30.03.2007 Artikelansicht
Ausschnitt Zeitungsausschnitt
Drucken Drucken

 

Die Blickkontakte im
Auge behalten

Neues »Eyetracking-Labor« der Universität eröffnet


Von Sabine Schulze
Bielefeld (WB). Sonja Folker und Dr. Hendrik Kösling sitzen sich gegenüber. Jeder hat einen Computerbildschirm vor sich, und jeder sieht darauf vier Objekte abgebildet. An einem einzigen Punkt unterscheiden sich diese Gegenstände. Worin, müssen die beiden im Gespräch ergründen. Dabei suchen sie ab und an den Blickkontakt zum Gegenüber. Dieser Blickkontakt wird festgehalten, gefilmt und später ausgewertet. Denn im neuen »Eyetracking-Labor« der Universität werden Blickkontakte analysiert.
»EyeLand« heißt das Labor, in dem Augenbewegungen untersucht werden und in dem Psycholinguisten und Informatiker gemeinsam arbeiten. Gut 150 000 Euro hat die Einrichtung dieses Labors gekostet, es ist angebunden an den Sonderforschungsbereich »Alignment in Communication«, der von der Fakultät für Linguistik und Literaturwissenschaft und der Technischen Fakultät getragen wird.
»Wir arbeiten mit zwei Gerätetypen«, erklärt Psycholinguist Dr. Lorenz Sichelschmidt, der den Aufbau des Labors maßgeblich verantwortet.

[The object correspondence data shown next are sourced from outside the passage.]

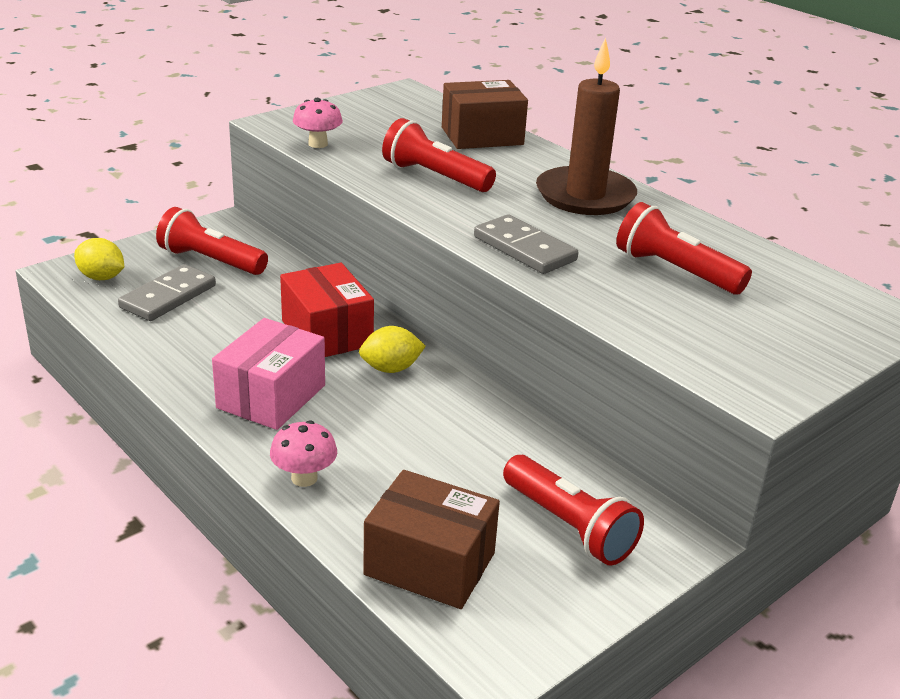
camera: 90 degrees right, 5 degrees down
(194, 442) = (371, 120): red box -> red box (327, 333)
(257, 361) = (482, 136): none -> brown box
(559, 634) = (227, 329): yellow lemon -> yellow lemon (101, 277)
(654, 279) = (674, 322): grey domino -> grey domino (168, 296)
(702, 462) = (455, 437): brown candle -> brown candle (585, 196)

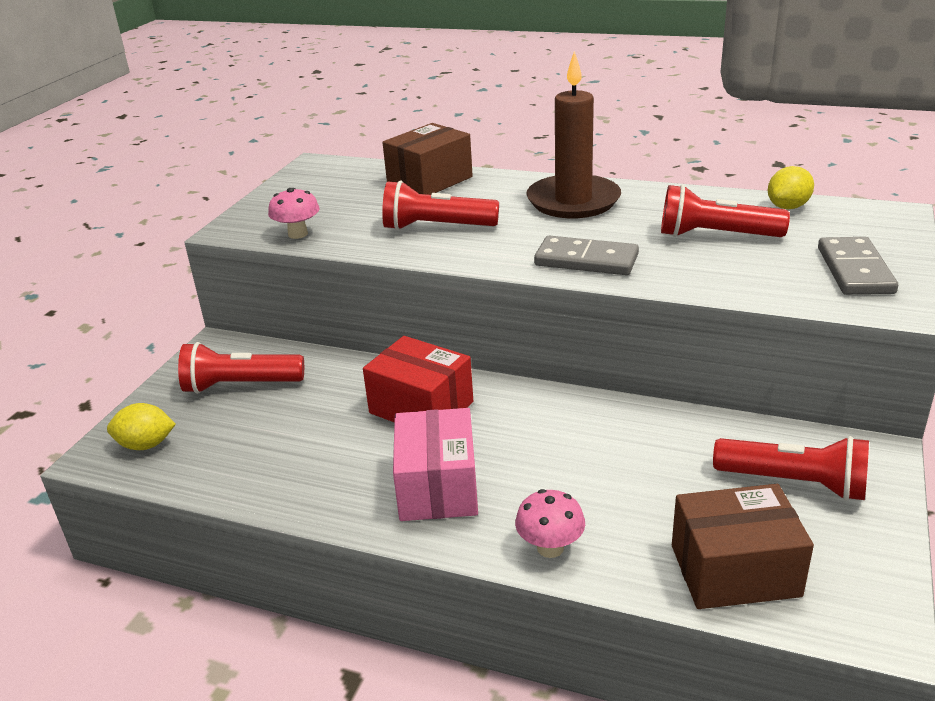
camera: 25 degrees left, 0 degrees up
(168, 296) = (235, 436): grey domino -> grey domino (854, 270)
(391, 368) = (510, 415): yellow lemon -> yellow lemon (788, 207)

Zum einen gibt es berührungslos arbeitende Geräte, bei denen zwei Miniatur-Infrarotkameras auf die Augen der Bildbetrachter gerichtet sind. Sonja Folker und Hendrik Kösling demonstrieren just ihre Funktion. Ihre Blickrichtungen, ihr Blickkontakt wird in Zusammenhang gesetzt mit ihrem Gespräch. Ziel ist, so Sichelschmidt, die Funktion von Blickkontakten genauer zu erforschen.
Daneben gibt es den aufwändigeren »Eyetracker«. An einer Art Stirnreif ist eine Kamera befestigt, die die Blickrichtung des Probanden aufnimmt. Zwei weitere Mini-Kameras sind auf die Augen gerichtet. »Aus allen Bildern ist die Position der Pupille relativ zur Umgebung zu berechnen. Wir können buchstabengenau sagen, wohin jemand blickt.« Buchstabengenau, weil dieses System zum Beispiel in der Leseforschung eingesetzt wird. Es erlaubt Aussagen darüber, wie ein Text aufgenommen wird, wo der Leser stutzt, wann er mit den Augen zurückschweift, um einen Bezug zu suchen. »Letztlich gibt diese Forschung Hinweise darauf, was einen verständlichen Text ausmacht und hilft bei Formulierungen.«
Ein Anwendungsbezug liegt aber auch in der Entwicklung von Navigationssystemen, Analyse von Verkehrssituationen, in der Verbesserung von Webseiten - Lycos hat die Expertise der Bielefelder Wissenschaftler bereits genutzt - oder bei der Gestaltung von Werbeanzeigen. Damit der Betrachter wirklich sein Augenmerk auf das richtet, was gemeint ist.